Copy out each line of the material exactly. Pictures do not belong in the copy.

**EXERCISE DATA:**
■ ■ ■ ■ ■

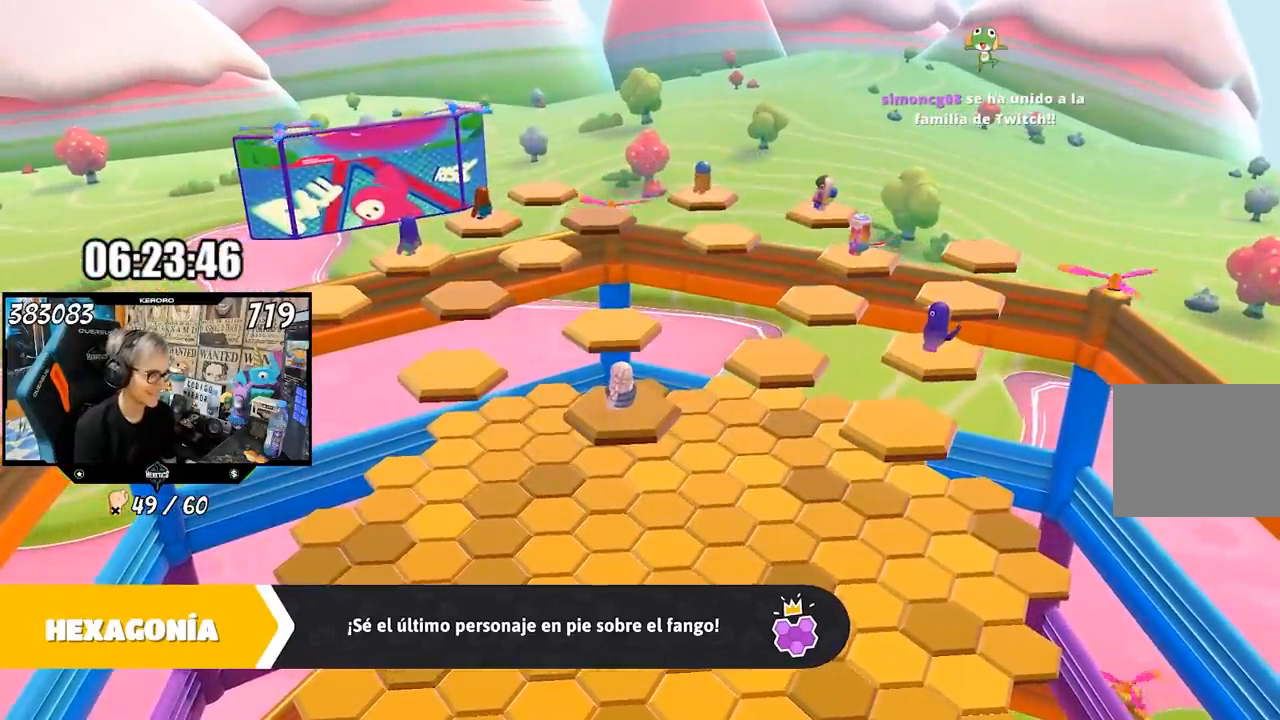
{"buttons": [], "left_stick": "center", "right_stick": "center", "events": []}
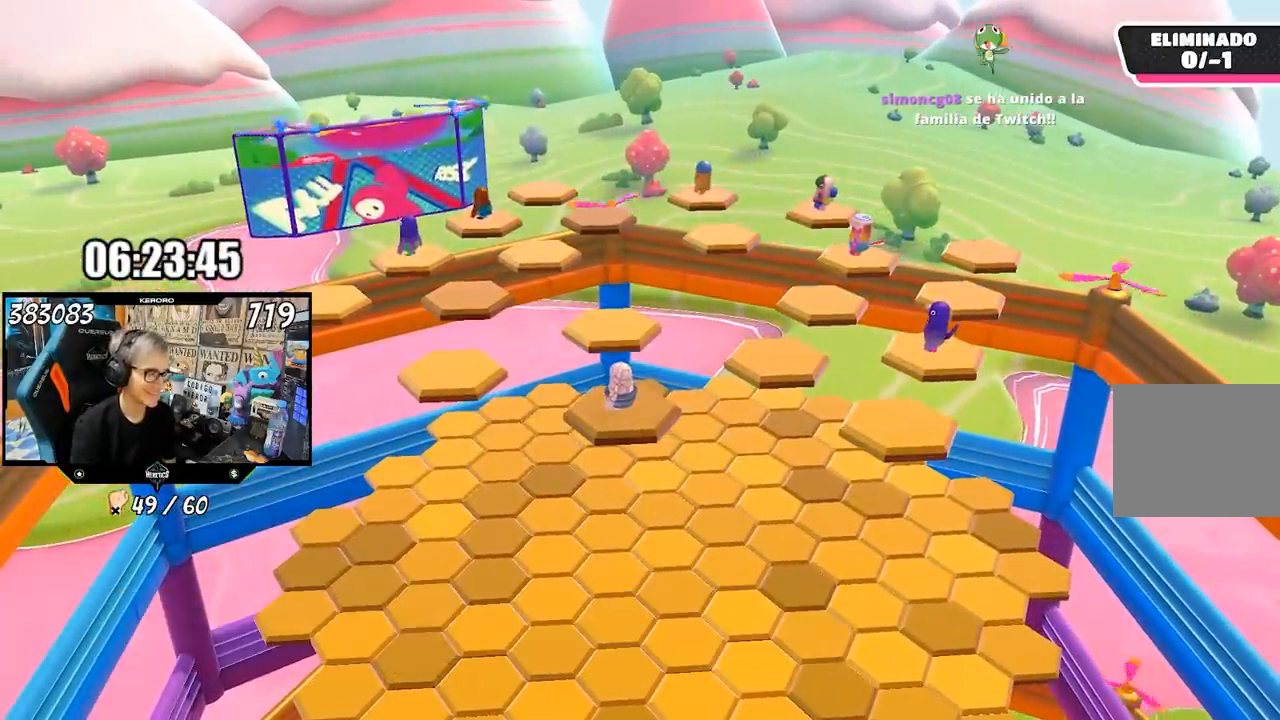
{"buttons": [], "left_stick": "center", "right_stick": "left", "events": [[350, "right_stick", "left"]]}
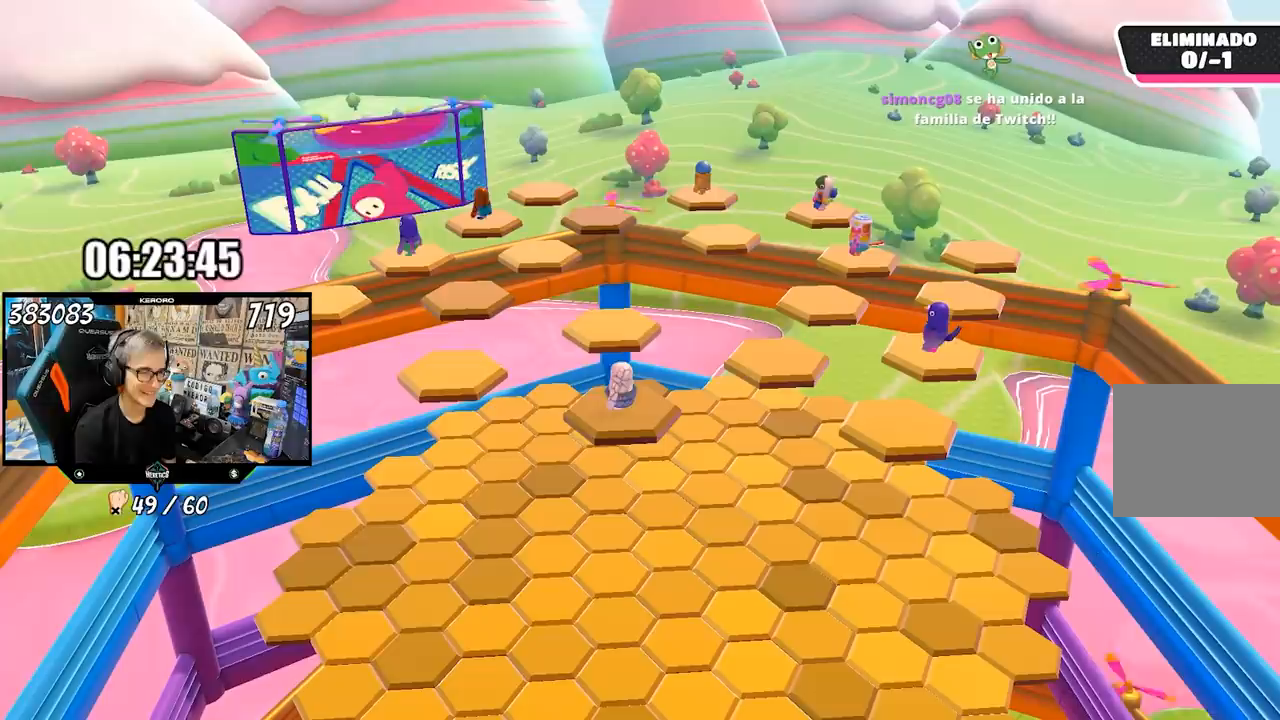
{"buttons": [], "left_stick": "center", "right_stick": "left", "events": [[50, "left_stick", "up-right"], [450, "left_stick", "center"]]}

■ ■ ■ ■ ■

**RESULT OF THE TASK:**
{"buttons": [], "left_stick": "center", "right_stick": "center", "events": []}
{"buttons": [], "left_stick": "center", "right_stick": "left", "events": [[350, "right_stick", "left"]]}
{"buttons": [], "left_stick": "center", "right_stick": "left", "events": [[50, "left_stick", "up-right"], [450, "left_stick", "center"]]}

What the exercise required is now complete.